Very intently, she watches him and considers. The pieces aren't too difficult to put together, after all. Bruce was planning something when she met him, something he wanted to hide from her and the world; something that fired and scarred him. He was a good man – the best – but haunted and lost, and so full of pain, guilt, grief and secrets that it nearly drove them apart once. She still remembers what it was like to feel that only half of him really belonged to her while the other part belonged to the specters of his parents and the shadow cast by their deaths. She'd seen him fight, spar and train like a soldier, watched him stand up for justice, and discovered so many weird and brutal-looking injuries he never even tried to explain. Once, she found him on his knees and weeping in front of a tombstone, pleading for understanding and forgiveness, all for her sake. That was the part of him she loved most and still loves now – the part of him she'd so badly wanted to understand and heal.

He'd had a Plan (capital P, always that unspoken capital P) for his life, and she'd disrupted it. She'd made him doubt and turn away from the great and mysterious mission he'd seemingly set himself. He made a promise and carried a burden, and she'd made him yearn to be released from it. For a moment, Andrea remembers, she actually succeeded and the world glowed gold for one brilliant, beautiful evening. For an evening, they'd both had so much, and then so far to fall.

She still wonders about his promise and his Plan, and if he ever went ahead with it. If what she's read in the papers is true, Gotham's enigmatic Batman first appeared in the city almost immediately after she disappeared from it; possibly just a coincidence. She can't be so sure of the exact truth yet, but the pieces of what she knows are still so easy to put together, and her suspicions feel hard and heavy.
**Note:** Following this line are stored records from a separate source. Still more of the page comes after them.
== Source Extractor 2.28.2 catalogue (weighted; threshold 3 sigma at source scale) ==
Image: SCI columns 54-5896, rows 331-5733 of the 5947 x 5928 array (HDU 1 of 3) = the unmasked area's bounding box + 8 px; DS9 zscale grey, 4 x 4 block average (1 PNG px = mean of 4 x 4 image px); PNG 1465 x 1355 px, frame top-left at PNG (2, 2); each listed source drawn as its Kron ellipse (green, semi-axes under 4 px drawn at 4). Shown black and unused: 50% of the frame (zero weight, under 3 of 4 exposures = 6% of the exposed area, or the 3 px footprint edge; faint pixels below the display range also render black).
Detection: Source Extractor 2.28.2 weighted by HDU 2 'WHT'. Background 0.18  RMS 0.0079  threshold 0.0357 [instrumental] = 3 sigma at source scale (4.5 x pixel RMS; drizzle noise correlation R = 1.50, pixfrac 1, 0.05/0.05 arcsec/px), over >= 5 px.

Could the dark vigilante she stares at right now, this creature of night and justice so like her and yet so different, really be her Bruce? Is he here at the scene of her first kill? Is she standing a pathetic thirty feet away from the great love of her life, staring him down and summing him up as he watches the results of her work? And most of all, does this mean they'll have to face and fight each other soon?

She draws herself together and toughens her resolve, because in a way, none of it matters. Under her death's head, her tattered cloak, her smoke tricks and gleaming sickle blade, there's absolutely no room for humanity or weakness – or second chances. She's waited far too long to have doubts. She has a Plan of her own now, and she won't let him get in the way. Even if it is Bruce, he can't stop her. And if that means they have to be enemies, then so be it. She paid the price a long time ago.

For a slow and sorrowing moment, Andrea gazes at her lost love with soft eyes and a burden of regrets. Then the mood shifts and dissolves, and before disappearing again into a thin and crooked swirl of smoke, the Phantasm prepares for battle and awaits her foe.